Existe un factor común humano que brinca en la biblioteca de cualquiera. Foto: Óscar de la Borbolla.

“Conócete a ti mismo”, decía el Oráculo de Delfos y, por los enormes beneficios que conlleva, habría que rescatar ese mandato y llevarlo a cabo; sin embargo, ¿por dónde empezar? Conocerse y conocer a los demás recorre el mismo camino, en el fondo es la misma búsqueda: no depende de lo que nos digamos o nos digan, pues el engaño y el autoengaño son prácticas universales e incluso inconscientes. Habría, si se trata de conocernos, que abordarnos con la misma desconfianza que se merecen los políticos, pues así como nos seducen sus promesas, ya que nos pintan un mundo deseable, nos encantan las mentiras que  nosotros nos contamos, pues en ellas no nos representamos como somos, sino como desearíamos ser. Hechos y no cuentos y, sobre todo, hechos materializados y constantes.

Uno puede conocer a una persona viendo su casa, su biblioteca, su refrigerador, todos esos objetos donde va quedando la evidencia de sus hábitos y gustos, pues nuestras cosas nos delatan. Y aunque sé que no todos pueden darse y seleccionar exclusivamente lo que quieren, en el pequeño o amplio margen de las elecciones cotidianas cada quien muestra la persona que es. Todo aquello que nos rodea: pareja, amigos, muebles, el tipo de zapatos, la marca del cereal o del dentífrico y el modo como cada quien lo aprieta son rasgos, pinceladas que dibujan afuera de nosotros lo que somos.

Así, por más singulares que seamos, existe un factor común humano que brinca en la biblioteca de cualquiera o en su guardarropa: la inconsistencia, esa mezcla caótica que vuelve transparente un simplísimo hecho: todos somos profundamente contradictorios, no somos como una cordillera geométrica donde figura una retahíla de triángulos rectángulos, sino, más bien, como un desván donde se amontona lo irreconciliable, aunque insisto, en una colección en la que los objetos, por más dispares que sean, guardan un parecido de familia: ese parecido es el espejo donde podemos vernos con nitidez, pues somos nuestras cosas, nadie más habría podido reunir esa mixtura de manera tan exacta. Ningún cajón de sastre es como el cajón de otro sastre.

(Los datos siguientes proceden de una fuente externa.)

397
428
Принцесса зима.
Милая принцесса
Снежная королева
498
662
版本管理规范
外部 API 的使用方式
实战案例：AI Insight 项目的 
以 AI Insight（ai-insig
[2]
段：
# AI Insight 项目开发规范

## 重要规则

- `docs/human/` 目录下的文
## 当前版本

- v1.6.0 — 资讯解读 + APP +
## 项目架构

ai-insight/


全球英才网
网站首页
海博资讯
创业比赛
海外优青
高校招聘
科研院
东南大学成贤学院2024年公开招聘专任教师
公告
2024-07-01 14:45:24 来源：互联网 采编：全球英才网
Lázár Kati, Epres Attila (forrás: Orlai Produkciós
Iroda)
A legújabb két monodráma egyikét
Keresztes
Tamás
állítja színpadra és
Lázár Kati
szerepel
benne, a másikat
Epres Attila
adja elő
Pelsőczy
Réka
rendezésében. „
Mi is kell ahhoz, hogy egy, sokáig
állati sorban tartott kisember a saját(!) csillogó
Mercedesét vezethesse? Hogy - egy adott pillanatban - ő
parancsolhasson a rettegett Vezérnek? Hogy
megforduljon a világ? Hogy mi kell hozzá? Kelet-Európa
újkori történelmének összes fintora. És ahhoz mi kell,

Todos recordamos, pero todos tenemos nuestro equipaje personal de recuerdos, y no hay ningún costal que se parezca al de otro, aunque ese otro haya compartido con uno un buen tramo de la vida y tengamos con él un sinnúmero de experiencias comunes: cada quien se acuerda de un aspecto, elige una ocasión, pone un énfasis y, además, esos recuerdos van siendo deformados por lo que a cada quien le va ocurriendo en el tiempo. No hay mejor retrato de los que somos que esa nebulosa que recrea y conserva la memoria de cada persona, aunque es prácticamente imposible concebirla como proceso, pues siempre que recordamos sentimos que la versión que nos damos en ese momento es la que ha sido siempre.

No es fácil conocernos ni conocer a nadie, aunque quizá la ruta más atinada sería acceder al inventario de lo que hemos deseado en el transcurso de la vida: lo que quisimos de niños y, desde entonces, lo que hemos deseado cada día. Si pudiéramos tener esa bitácora, en ella podríamos contemplarnos como en un espejo y seguramente nos espantaríamos. En el mundo de los deseos, que es por completo diferente del mundo de los hechos, está todo lo que somos realmente. Es muy difícil conocernos, pero viéndolo bien, qué bueno.